(Material to process)

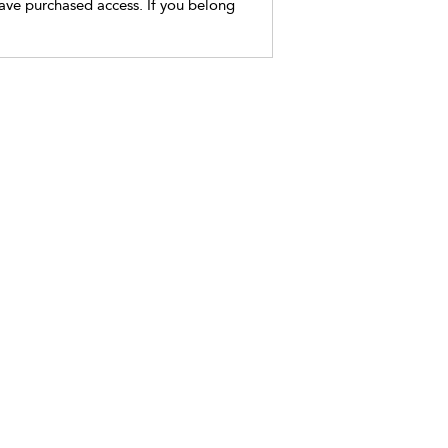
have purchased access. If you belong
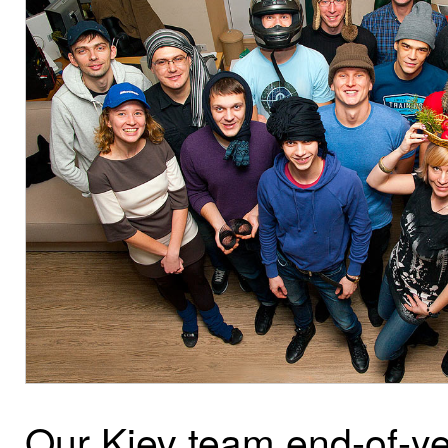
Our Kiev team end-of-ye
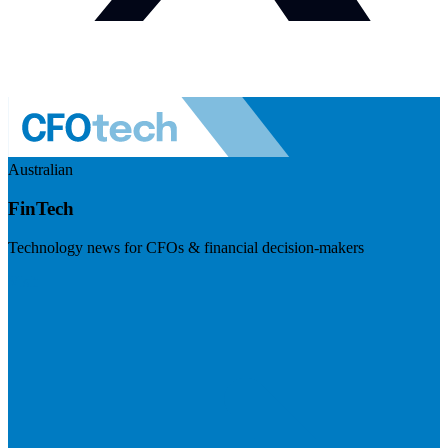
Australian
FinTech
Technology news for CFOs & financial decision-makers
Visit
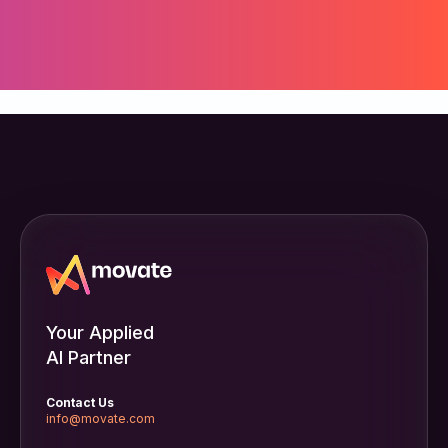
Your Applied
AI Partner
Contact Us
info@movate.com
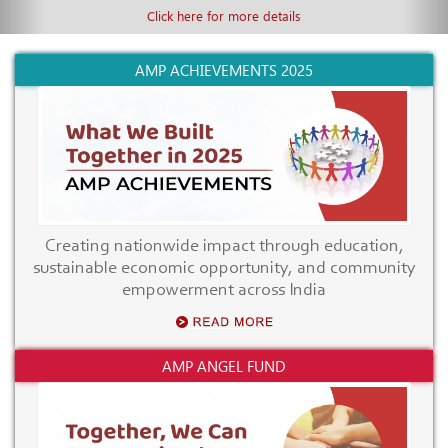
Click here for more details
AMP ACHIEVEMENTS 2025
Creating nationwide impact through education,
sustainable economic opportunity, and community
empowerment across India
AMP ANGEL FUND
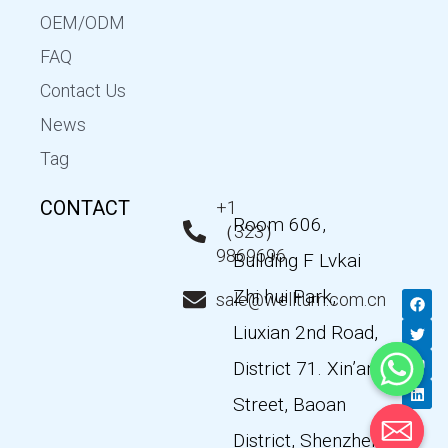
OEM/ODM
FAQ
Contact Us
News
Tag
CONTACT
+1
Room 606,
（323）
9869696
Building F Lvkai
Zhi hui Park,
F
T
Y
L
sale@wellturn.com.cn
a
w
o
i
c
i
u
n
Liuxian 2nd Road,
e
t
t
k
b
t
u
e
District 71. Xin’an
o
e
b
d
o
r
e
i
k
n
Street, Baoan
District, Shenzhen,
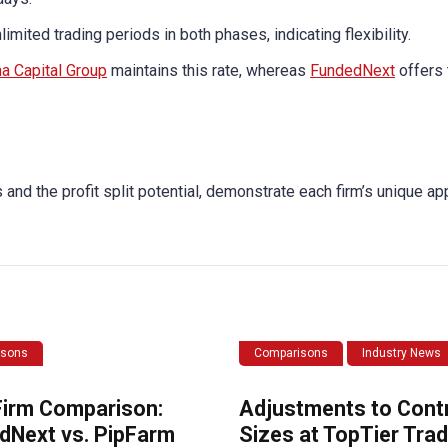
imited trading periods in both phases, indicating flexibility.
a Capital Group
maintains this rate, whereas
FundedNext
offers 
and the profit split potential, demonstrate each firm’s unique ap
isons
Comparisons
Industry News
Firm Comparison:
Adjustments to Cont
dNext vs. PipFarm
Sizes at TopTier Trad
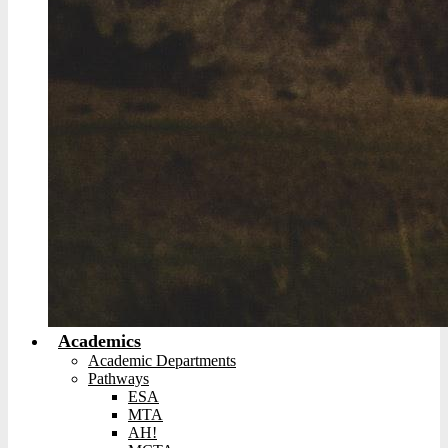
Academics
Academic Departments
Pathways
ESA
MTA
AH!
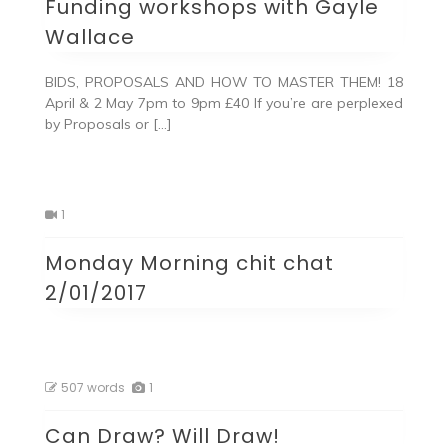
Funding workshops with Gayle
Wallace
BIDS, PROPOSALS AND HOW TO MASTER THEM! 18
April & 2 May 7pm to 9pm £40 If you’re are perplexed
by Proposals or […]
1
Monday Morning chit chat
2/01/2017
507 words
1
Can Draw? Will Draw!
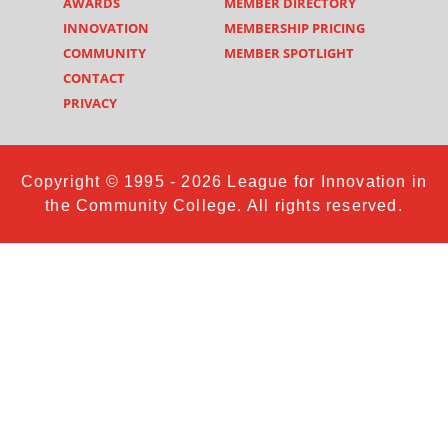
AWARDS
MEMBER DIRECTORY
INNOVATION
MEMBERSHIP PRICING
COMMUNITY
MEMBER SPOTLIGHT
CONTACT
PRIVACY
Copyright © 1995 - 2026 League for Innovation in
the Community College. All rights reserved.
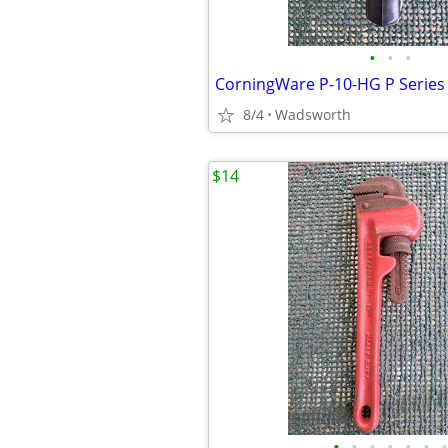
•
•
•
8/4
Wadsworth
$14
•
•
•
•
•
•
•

(End Material to process)

**Exercise brief:**
Please print the data above once more, exactly as it appears, with no pictures.

**The answer:**
have purchased access. If you belong
Our Kiev team end-of-ye
Australian
FinTech
Technology news for CFOs & financial decision-makers
Visit
Your Applied
AI Partner
Contact Us
info@movate.com
Click here for more details
AMP ACHIEVEMENTS 2025
Creating nationwide impact through education,
sustainable economic opportunity, and community
empowerment across India
AMP ANGEL FUND
OEM/ODM
FAQ
Contact Us
News
Tag
CONTACT
+1
Room 606,
（323）
9869696
Building F Lvkai
Zhi hui Park,
F
T
Y
L
sale@wellturn.com.cn
a
w
o
i
c
i
u
n
Liuxian 2nd Road,
e
t
t
k
b
t
u
e
District 71. Xin’an
o
e
b
d
o
r
e
i
k
n
Street, Baoan
District, Shenzhen,
imited trading periods in both phases, indicating flexibility.
a Capital Group
maintains this rate, whereas
FundedNext
offers 
and the profit split potential, demonstrate each firm’s unique ap
isons
Comparisons
Industry News
Firm Comparison:
Adjustments to Cont
dNext vs. PipFarm
Sizes at TopTier Trad
Academics
Academic Departments
Pathways
ESA
MTA
AH!
Funding workshops with Gayle
Wallace
BIDS, PROPOSALS AND HOW TO MASTER THEM! 18
April & 2 May 7pm to 9pm £40 If you’re are perplexed
by Proposals or […]
1
Monday Morning chit chat
2/01/2017
507 words
1
Can Draw? Will Draw!
AWARDS
MEMBER DIRECTORY
INNOVATION
MEMBERSHIP PRICING
COMMUNITY
MEMBER SPOTLIGHT
CONTACT
PRIVACY
Copyright © 1995 - 2026 League for Innovation in
the Community College. All rights reserved.
•
•
•
8/4
Wadsworth
$14
•
•
•
•
•
•
•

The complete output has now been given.